Fighting in Public Places



Jester Mitolo Cabernet Sauvignon from McLaren Vale, South Australia.

She never loved you.  

Further down, Kaysler Cabernet Sauvignon, Barossa Valley.

She never loved you.  

In the next rack, Saltram’s Barossa Shiraz.

She never loved you.

I opted for the Kaysler.

Ten minutes to close and there were three girls and one guy queued at the checkout. I read the back of her license as she passed it to the cashier; her birth date was 1996. When I was in second year university.

…Things I didn’t want to think about. The girls had all bought pre-mixers, and the guy carried a slab of beer. He wore R.M. Williams boots; two-hundred dollar horse-riding boots that wouldn’t have seen any dirt, other than what might have been on the nature strip when he left the house to climb into the Range Rover.

The girls all wore loose tracksuit pants, Ugg boots and rugby jumpers with the colours and names of their private schools emblazoned across them. On a Saturday night.

I went to the same schools, but I don’t bear any of the marks. All my tattoos are covered, as are most of the scars – except for the couple on my face, and if my hair is long enough, you can’t see the biggest one.

I like to think that people don’t know what I am until I open my mouth and say whatever it is I want them to know me by.

The cashier had hair that was way-up-there, the kind of thick-rimmed glasses that make the wearer seem intelligent and lots of tattoos. I didn’t look at any of them specifically, but they were those little ‘Sailor Jerry’ tattoos that have come back into vogue.

‘Hi mate,’ I said, ‘Do you mind if I take this with me?’ I asked, indicating the whiskey catalogue on the counter.

‘Of course,’ he said, in an accent I would guess was Spanish. ‘It is for you to take.’

The four boys that came and stood behind me were laughing amongst themselves in that ambiguous way where you may or may not be the subject of it. I tried not to look at them.

Then I looked at them askance. Varying sizes. Sloppy, obnoxious. They were just beginning to fray; a shirt tail here, a shoelace there.

‘How’s your night, mate?’ asked the one in front.

I met his eye and said nothing. At that moment all kinds of things leapt into my head. Describing them here makes them sequential, and therefore, they appear to take up more time than they actually did. At the time, it was instantaneous, liquid, synaptic.

I was probably twice their age. I felt the pain in tendons and ligaments, elbows, knees, ankle and shoulder. Things that future surgery may or may not return to function.

Blurry eyesight from a broken bone in the right eye socket. All the fights that made me strong had accumulated over time to make me weak.

The question, ‘How’s your night, mate?’ was intended to draw me in and make me subject to their dynamic.
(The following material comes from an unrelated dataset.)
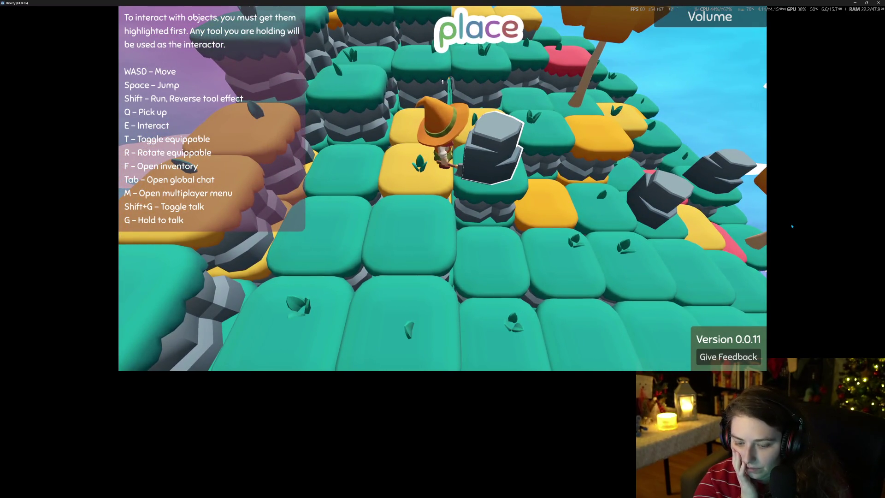
{"action": "key", "text": "e"}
I have to capitulate to their joke, the larger joke that has them all guffawing as a group. The joke that is youth and strength of numbers and you’re the butt of it.

He eventually caught up to me. He and his four friends; he wouldn’t have had the balls to try it on his own. Afterwards, I was in the hospital until five AM, waiting to get my face stitched shut. I emailed her photos of the injury. I never heard a thing.  

More than two decades of professional fights, not to mention hundreds of street fights with all kinds of animals, mostly idiots and occasionally cops, has added up to right now.

‘How’s your night, mate?’ was Little Alex, the other fools were his droogs and I had become the old man in the railway tunnel at the start of A Clockwork Orange.

“He doesn’t like the conversation, boys,” he said, turning away towards his audience.

“It’s not a conversation,” I replied. “A conversation requires the participation of another person. So far, you’re just talking on your own.”

“Now that’s a practiced line,” he said.

“No, that’s the sound of a brain in motion. I don’t imagine you hear a lot of it.” I reached out and tapped his wrist as he turned back to his friends. “You wanted a conversation, you’re getting one. Come here. Don’t talk to them; talk to me.”

“Don’t fucking touch me!” he said, sidling forward to the cashier, nose turned up. “Fuck off!”

“Make me,” I said, trying to find his eye. I had nothing more to say; I wanted him to look into my eyes. I saw the other three beyond him clearly. Height and distance, as well as relative position.

“Make me,” I repeated. He refused to meet my eye.

The stare-down before a fight is an essential part of the ritual. In a ring, it occurs while the referee is giving his instructions, but the fact is, those fighters know the rules like they know the patterns set into the ends of their fingers.

The referee’s instructions provide the opportunity for the combatants to look into each other’s souls. They see you, but they also see themselves. I was squashing ‘How’s your night, mate?’ between the walls of his fear and my willingness.

There was nothing to say.

“You’re done,” he said, wearing an offended and disgusted expression, fidgeting in his wallet, eyes down.